Friday, April 17, 2009

April 16 - Thursday

Its been a long time since I've handled this deck. It was nice to find the time again.

I asked:
What do I need to know about tomorrow?
1. The Day
2. The Challenge
3. Advice

1. King of Chalices
The king sits on his throne, alone, floating on the sea. Very emotional day coming. I will feel overwhelmed and isolated.

2. 7 of Chalices

Perhaps I will be distracted - dreaming about my options. My choice has been made, but I have not acted on it yet.

3. 2 of Swords

So hard to read this card sometimes. Does it show what I should do? or the folly in not acting?

I am at a standstill and have been. Does this card advise me to keep the balance? Or tell me to take off the blindfold, stand up and put one sword down?

I keep asking - when? when? when?
So far they aren't saying NOW!

Thursday, April 9, 2009

April 9 - Thursday

Just a few questions as I turned over cards:

What do I need to know most?

3 of Pentacles (Reversed)
Things will be getting difficult for me at work. I am feeling it already.

What is the obstacle?

Justice (Reversed)
I am feeling awful about not telling anyone that I am leaving yet. I sit there and we discuss things we plan to do in a few months time, yet I say nothing. I may not be there when they happen. I am Injustice. She deserves to know, yet I am silent.

What can I do about it?

The Tower
This is what I expect when I do come forward with my truths, and give notice.
When I turned this card over, I actually laughed. My brain said "Ride the Lightning!"

Keep feeling they are telling me, do what ya gotta do. Get on with it.

I'm almost there. I just need to hear back about the budget - need to know when they can start me full time. Will it be weeks or months?

How will I be after the changes?

Queen of Pentacles
I will be stable, secure and able to provide for my family.

This makes me feel better. I just have to get past the ugliness.

Monday, April 6, 2009

Having a rough time of it. Working six days a week is slowing killing me. Not sure how long I can hold out. Not doing a full spread today - not enough time or mental capacity. Just asked a few questions. Just to keep to my schedule, sort of. Though my Wednesdays will be more difficult, as I am working that day now.

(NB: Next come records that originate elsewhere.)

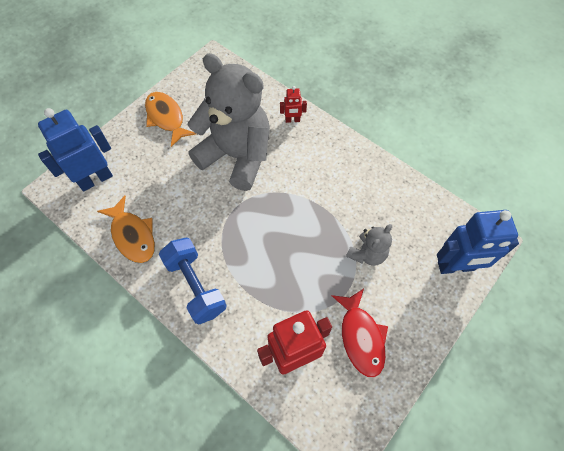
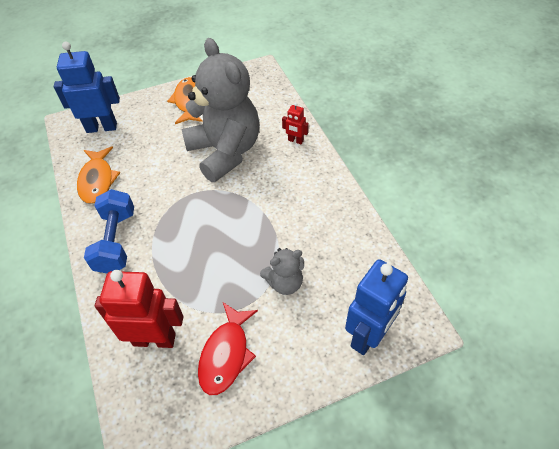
camera: 30 degrees right, 10 degrees down
(456, 266) = (368, 336): blue robot -> blue robot turned 75 degrees counterclockwise

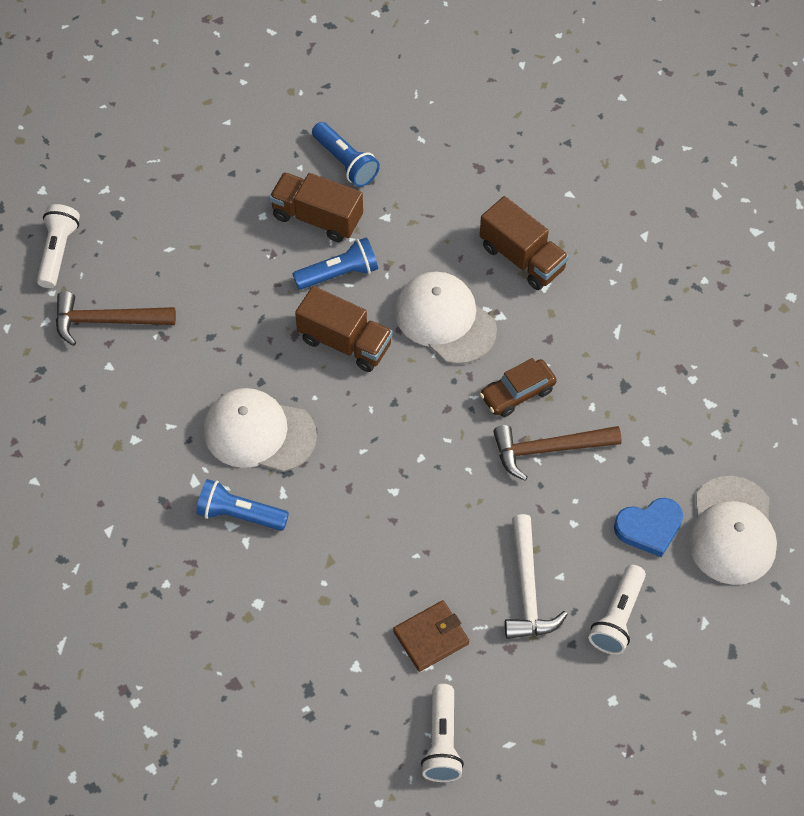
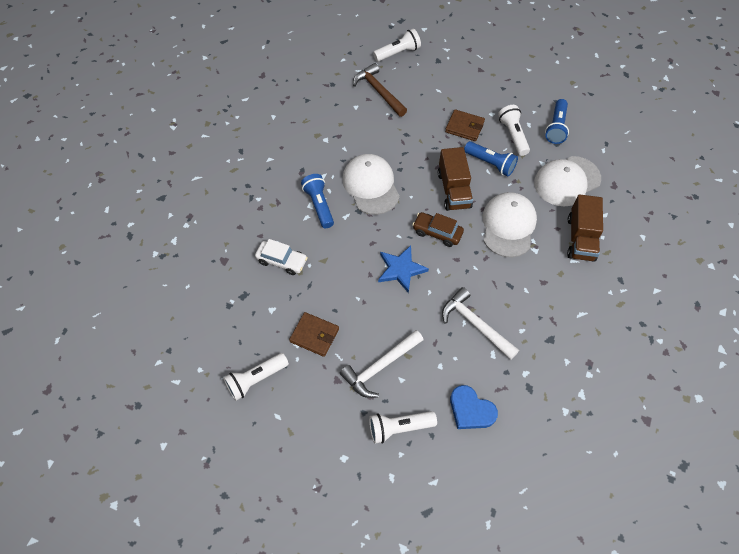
camera: 55 degrees right, 0 degrees up
(257, 262) = (464, 127): none -> brown wallet
(292, 612) = (282, 261): none -> white car
(317, 217) = (513, 135): brown truck -> white flashlight
(413, 480) = (401, 269): none -> blue star
(517, 393) = (496, 287): brown car -> brown car (437, 233)
(549, 449) = (475, 324): brown hammer -> white hammer
(732, 531) = (508, 461): white cap -> white cap (567, 181)

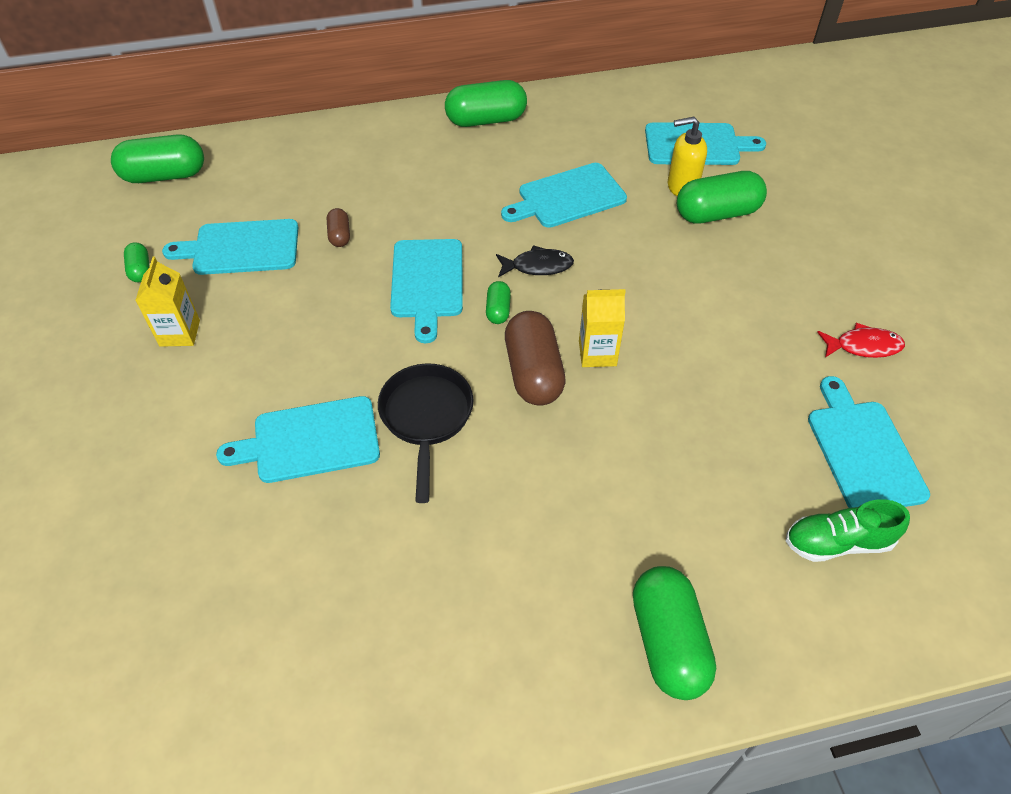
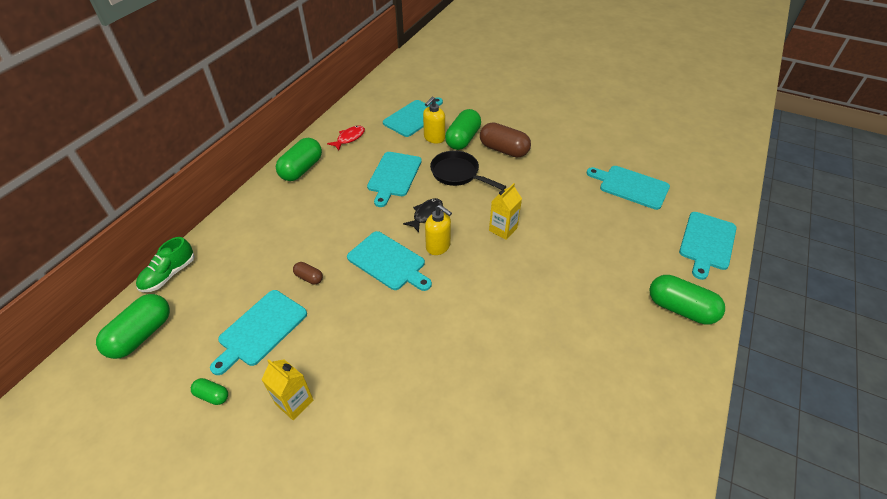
camera: 50 degrees left, 5 degrees down
(310, 440) = (447, 380): turquoise cutting board -> turquoise cutting board (707, 243)
(426, 418) = (480, 318): black pan -> black pan (458, 174)
(498, 310) = (438, 246): green capsule -> yellow soap dispenser
(533, 372) = (492, 259): brown capsule -> brown capsule (503, 150)
(837, 542) = (669, 223): green shoe -> green shoe (169, 274)
(863, 346) = (579, 150): red fish -> red fish (349, 138)

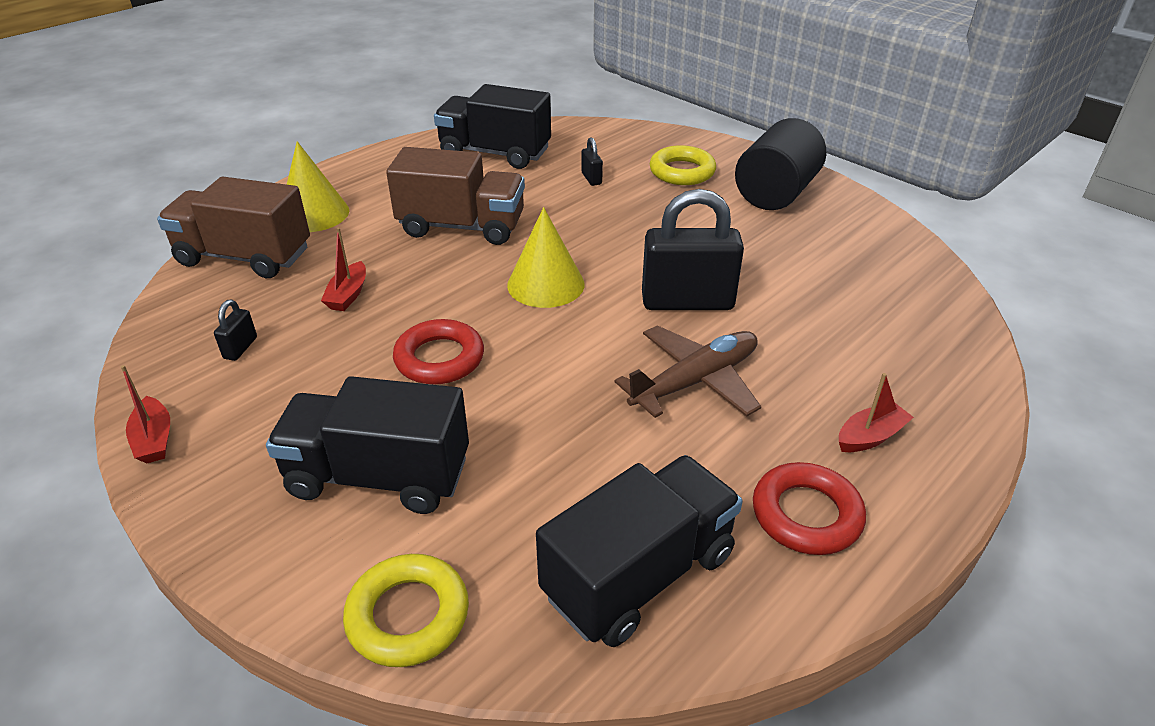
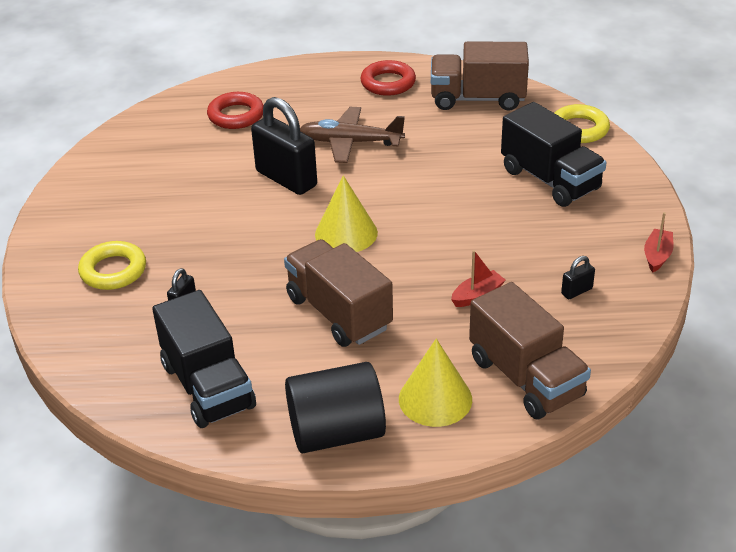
camera: 135 degrees left, 0 degrees up
(439, 358) = (463, 220): red ring -> red ring (236, 115)
(638, 574) = (477, 99): black truck -> brown truck
(775, 193) = (97, 215): black cylinder -> black cylinder (336, 432)
(870, 436) = (316, 88): red boat -> none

1. Why is it so hard to do? (quitting my job)


Strength
Sometimes things take courage. Not all worthwhile tasks are easy ones. I just need to "buck up" and do what needs to be done.

2. Will I be able to carry the load?(Working the two jobs - 6 day work weeks, til the new job can take me full time)

The Devil
I take that as a no. I see myself chained in this situation, and those chains are dragging me down. This past week - moving into week 2 now - has been hell.

3. How long will/can I hold out?


9 of Wands
I asked the question, but never really worked with timing in readings, so any help on this would be awesome. 9 days? 9 weeks? til the 9th of April?

4. Totally unrelated question: Should I consider moving, for my son's sake?

2 of Wands
I need to think long and hard before seriously considering this.

Thursday, April 2, 2009

April 1 - Wednesday

Crossing the River Spread

Someone used this recently, I think. Thought I'd give it a go.

1. Start - where you are now in the situation
2. End - where you wish to be
3. River - what obstacles are in the way.
4. Bridge - how to overcome these obstacles



1. 6 of Wands
Not sure I get this. I am feeling triumphant, successful. The lwb speaks of being successful in dreams, but I don't get the dream part in this. But I suppose it could fit. I am feeling wanted by both employers and thats a good feeling.


2. The Tower
I want this move, which will be a big change over where I've been for the last 2+ years.


3. 9 of Chalices
I'm set in my ways. I've been content in my present job and have a hard time taking the necessary steps to shake up my little status quo. Change is hard. Its nice just sitting here on my little stool. Comfortable.


4. Queen of Pentacles
If I am to overcome my inertia, I will need to be practical and pragmatic. I am the supporter of my household. I need to to what needs to be done to ensure my family is safe and well cared for.

I saw her as a real wake up call, here. Kind of what are you hemming and hawing about? You have work that needs to be done. I must PROVIDE, and I know in my heart what the best opportunity for me is. It should not be so hard.